10. Il ne résulte pas de l'instruction que M. E ait spontanément régularisé sa situation. Par ailleurs, il résulte de l'instruction, en particulier du rapport d'enquête établi par Mme G C, agent de contrôle assermentée agréée, et du courrier établi le 16 février 2021 par le requérant, que celui-ci a reconnu, d'une part, avoir perçu une aide alimentaire de sa mère, aide qu'il n'a pas déclarée, et, d'autre part, une divergence entre les montants des salaires figurant sur ses fiches de paie et les montants déclarés à ce titre à la caisse d'allocations familiales du Nord. Il a ainsi perçu une somme d'environ 10 000 euros par an de sa mère depuis au moins 2017, sans la déclarer ni interroger les services de la caisse d'allocations familiales du Nord sur l'obligation ou non de la déclarer, et a déclaré n'avoir perçu aucune ressource pour les mois de mars 2019, mai 2019, août 2019, octobre 2019, décembre 2019, juillet 2020, août 2020 et septembre 2020 notamment, alors que ses bulletins de paie font état de salaires mensuels pour des montants compris entre 911 euros et 972 euros, tandis que pour d'autres mois, il a minoré dans ses déclarations de ressources les salaires mentionnés sur ses fiches de paie. La circonstance que M. E n'ait pas perçu par virement bancaire la différence entre les montants mentionnés sur ses fiches de paie et les montants déclarés à la caisse d'allocations familiales du Nord est indifférente, dès lors qu'il n'établit pas le caractère erroné de ses bulletins de paie comme il a été dit au point 8. Dans ces circonstances et compte tenu de l'omission réitérée sur plusieurs années de la réalité des ressources perçues tant à titre de salaires qu'au titre de l'aide versée par sa mère, M. E doit être regardé comme ayant délibérément manqué à ses obligations déclaratives, de sorte que sa mauvaise foi fait obstacle à ce qu'il puisse se prévaloir des dispositions de l'article L. 123-1 du code des relations entre le public et l'administration.
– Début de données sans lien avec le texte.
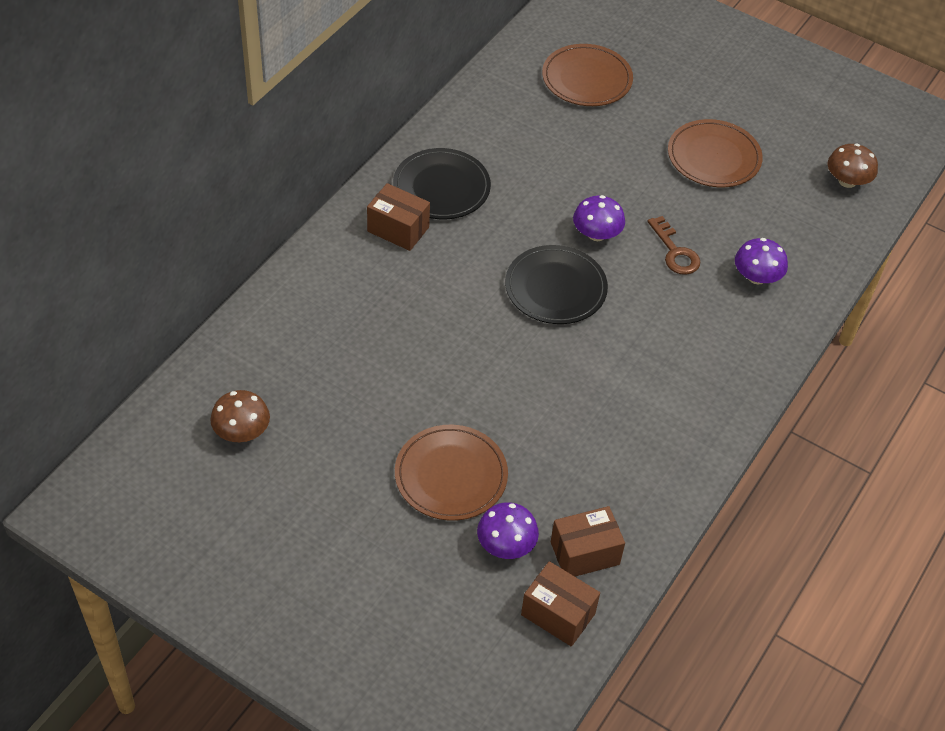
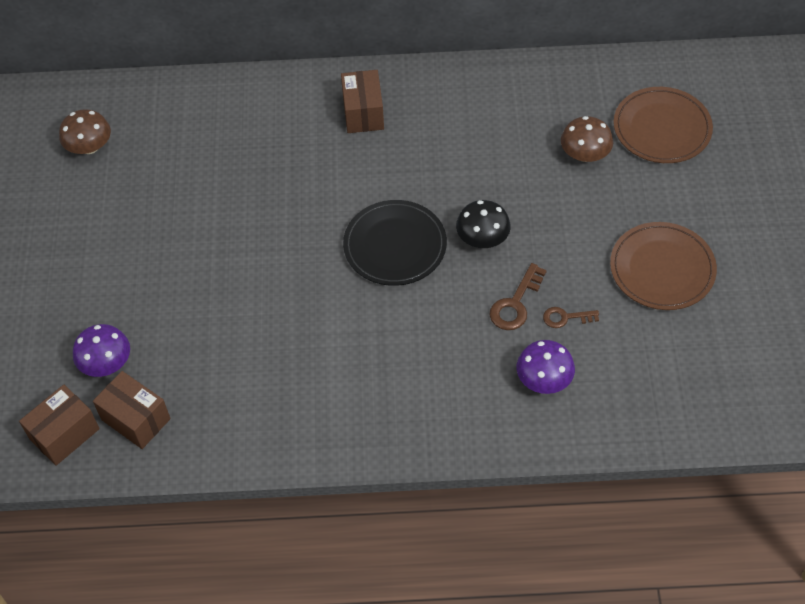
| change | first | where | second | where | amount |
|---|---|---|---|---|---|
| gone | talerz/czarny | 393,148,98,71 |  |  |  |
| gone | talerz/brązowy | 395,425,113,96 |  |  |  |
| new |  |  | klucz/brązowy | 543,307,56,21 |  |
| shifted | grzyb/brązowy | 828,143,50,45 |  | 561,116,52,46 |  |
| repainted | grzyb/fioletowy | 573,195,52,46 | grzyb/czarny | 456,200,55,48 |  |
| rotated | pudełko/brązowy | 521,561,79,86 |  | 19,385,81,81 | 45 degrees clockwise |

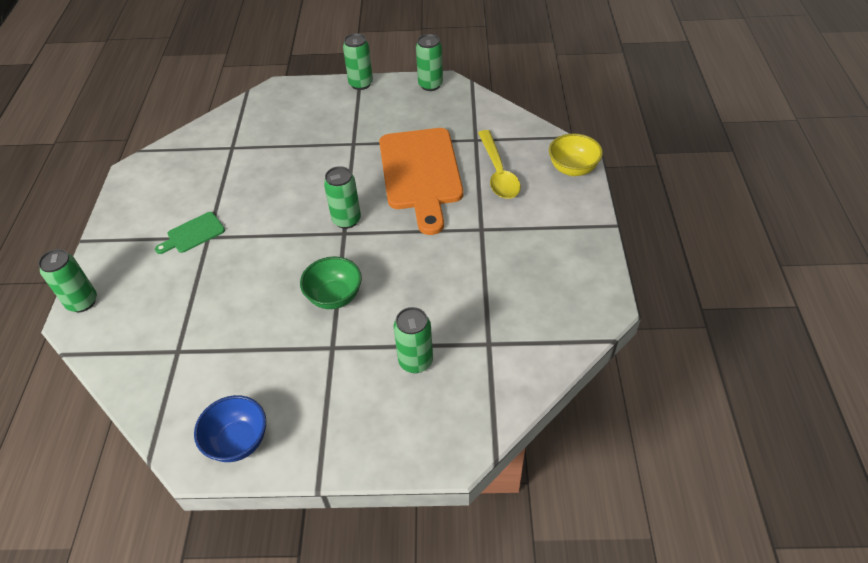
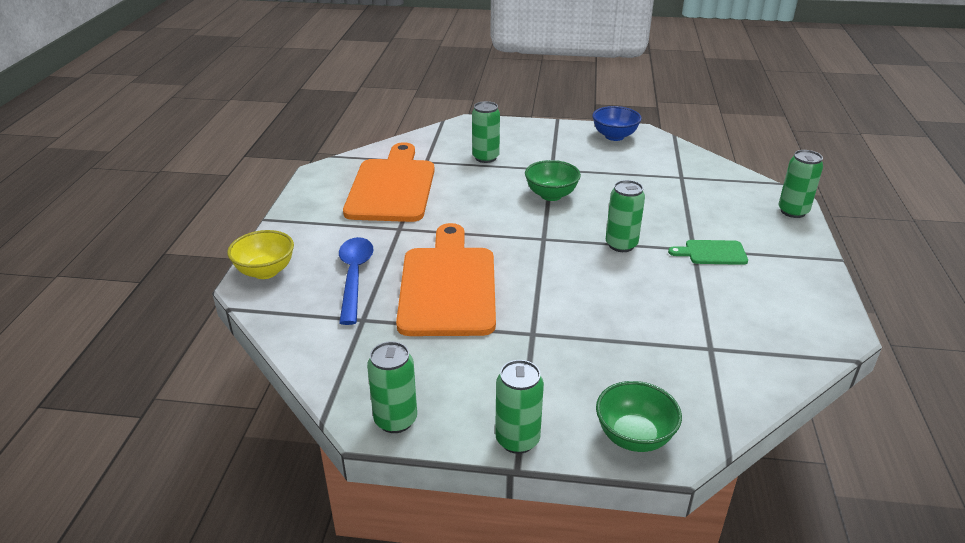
| change | first | where | second | where | amount |
|---|---|---|---|---|---|
| new |  |  | deska do krojenia/pomarańczowy | 343,142,92,80 |  |
| new |  |  | miska/zielony | 596,381,86,71 |  |
| shifted | puszka/zielony | 324,166,37,63 |  | 606,180,39,72 |  |
| repainted | łyżka/żółty | 478,130,43,69 | łyżka/niebieski | 339,237,35,88 |  |
| rotated | deska do krojenia/zielony | 155,212,70,42 |  | 668,240,80,25 | 150 degrees counterclockwise |

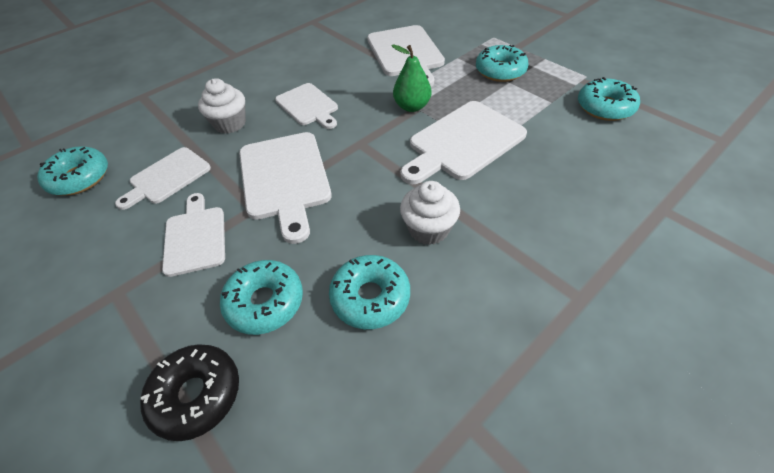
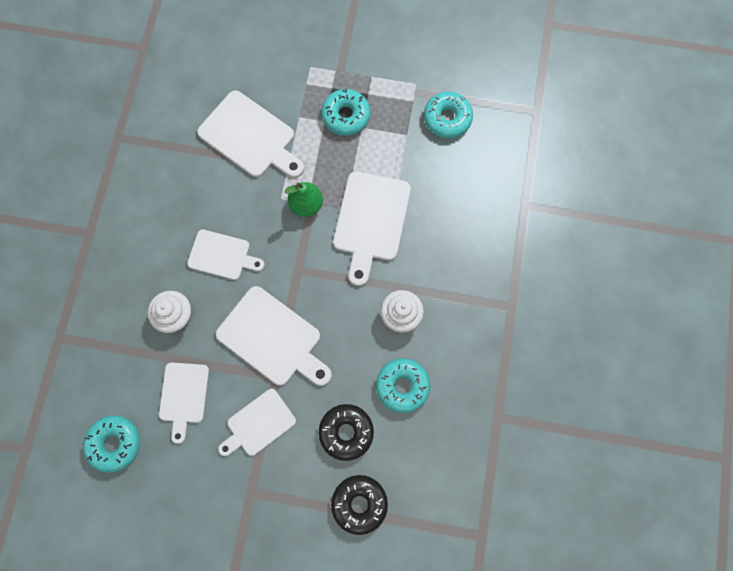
| change | first | where | second | where | amount |
|---|---|---|---|---|---|
| repainted | donut/turkusowy | 220,260,83,75 | donut/czarny | 319,404,55,57 |  |
| rotated | deska do krojenia/biały | 162,193,63,84 |  | 218,389,78,67 | 75 degrees counterclockwise |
11. En dernier lieu, si le requérant soutient que la qualification de fraude retenue, qui le prive de toute possibilité de remise gracieuse de dette, affecte de manière disproportionnée sa situation financière, cette circonstance est sans incidence sur la légalité de la décision en litige.
12. Il résulte de ce qui précède, sans qu'il soit besoin d'examiner la fin de non-recevoir opposée en défense, que la requête de M. E doit être rejetée en toutes ses conclusions, y celles à fin d'application au profit de son conseil des articles L. 761-1 du code de justice administrative et 37 de la loi du 10 juillet 1991.
D E C I D E :
Article 1er : La requête de M. E est rejetée.
Article 2 : Le présent jugement sera notifié à M. A E et au département du Nord.
Copie en sera adressée, pour information, à la caisse d'allocations familiales du Nord.
Rendu public par mise à disposition au greffe le 27 mars 2024.
Le magistrat désigné,
signé
V. FOUGÈRES
La greffière,
signé
I. BAUDRY
La République mande et ordonne au préfet du Nord en ce qui le concerne ou à tous commissaires de justice à ce requis en ce qui concerne les voies de droit commun contre les parties privées, de pourvoir à l'exécution de la présente décision.